DENVER -- The third preseason game is typically the dress rehearsal for the regular season. In each of Peyton Manning's previous two Broncos seasons, the All-Pro quarterback, the No. 1 offense and No. 2 defense played the entire first half, with a smattering of starters remaining in the game early in the third quarter. Manning did not play in the second half of either.
This year's third preseason game, against the Houston Texans, could be different because of the three days of practice against each other at Dove Valley.
"We've already talked about coming into this week knowing that we would have more intense reps this week that could affect maybe a little less playing time for the starters," said Broncos Head Coach John Fox.
The intensity escalated into mild skirmishes at times in practice. But those incidents will not make a difference as to how long the first-teamers play; it's all the other repetitions -- team, seven-on-seven, nine-on-seven, one-on-one -- and whether Fox and his staff believe their players got enough out of them to move the first-team cutoff up to some point in the second quarter Saturday.
No matter when the starters exit the game, there are pertinent questions to examine while they and others are in there. After the game, we'll look back and see how these were answered. 1. What will make the first-team offense's third game of preseason work a success?
Above all, to keep Peyton Manning upright. If Jadeveon Clowney returns to the field Saturday, the Broncos' pass-protection scheme will have its hands full containing Clowney and J.J. Watt, both of whom had bursts of dominance during practice this week. They could be especially dangerous if they attack from the same flank; if they're lined up to one side, you can expect the Broncos' blocking scheme to compensate, whether through extra men or a screen pass away from them, to defuse the pressure Houston's pass rushers can provide.
But beyond good health for Manning and his teammates, the Broncos would like to work on the timing between Manning and Emmanuel Sanders -- if Sanders is cleared to play; he returned to practice Thursday after missing most of the previous two weeks with a strained quadriceps muscle. More consistency from the running game, at least two more sustained scoring drives and a chance to examine a variety of formations and scenarios would also help the Broncos extract what they need from this game.
2. Will Von Miller play, and if he does, how will he do?

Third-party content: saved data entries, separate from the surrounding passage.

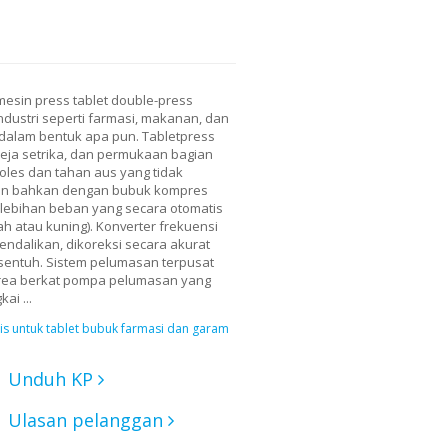
mesin press tablet double-press
dustri seperti farmasi, makanan, dan
dalam bentuk apa pun. Tabletpress
meja setrika, dan permukaan bagian
poles dan tahan aus yang tidak
jaan bahkan dengan bubuk kompres
kelebihan beban yang secara otomatis
 atau kuning). Konverter frekuensi
dalikan, dikoreksi secara akurat
sentuh. Sistem pelumasan terpusat
area berkat pompa pelumasan yang
ai ...
s untuk tablet bubuk farmasi dan garam
Unduh KP
Ulasan pelanggan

Miller hopes to play, and has taken part in a full array of team periods the last two weeks. If he returns to game action for the first time since tearing his anterior cruciate ligament just over eight months ago, it will be interesting to see how the Broncos use him relative to DeMarcus Ware. Will they line up exclusively on opposite flanks? Will they move Miller around and overload one side with pass rushers? Will Miller drop into coverage on passing downs, or will he focus entirely on the pass rush?
There exists myriad possibilities for Miller, and the Broncos may not want to show them all Saturday -- even if he plays. There's no guarantee of that, even though Miller would like to take part.
"It's the kind of place where you can get some of the errors out of the way and work on technique. It's a game to get better," he said. "I would like to play in the preseason games, but I am a pro."
And being a pro means listening to medical staff, listening to his body and doing the right thing for the long term, not just for one August night against a team from his home state.
3. What does Isaiah Burse need to show on punt returns?
A breakaway return would be helpful, because if the Broncos keep a player on the 53-man roster whose primary role is as a returner, he needs to be explosive enough to justify a spot on a squad that appears to be the club's deepest in years.
But as Burse noted this week, the top priority is to protect the football. This was a bugaboo for the Broncos on kickoff and punt returns the last two years, when most of the returns were handled by the spectacular, but fumble-prone, Trindon Holliday. Special Teams Coordinator Jeff Rodgers has made it clear to his charges that ball security is the No. 1 goal.
"Every special teams meeting Coach Rodgers starts the meeting off by saying, 'Hey Burse, what's the most important thing in the return game?' And it's to get the ball back to the offense," Burse said. "I really take pride in that and I'm going to keep trying my best to do that."
In the wake of Jordan Norwood's season-ending tear of his anterior cruciate ligament, Burse should have a opportunities. If the defense flourishes in the next five days, there could be a plethora of them. That would offer Burse the chance to build a workable sample size for evaluation under game conditions.
An explosive return would aid his cause. However …
"I think it's important, but I feel kind of like they know I can do that. They know I can do that and what I think about it is just taking care of the ball," Burse said. "That's all I really care about, but the big returns will come.
"If the offense is on the field in the next play, then you did your job. That's how I look at it. As long as I'm taking care of the ball, everything will work itself out."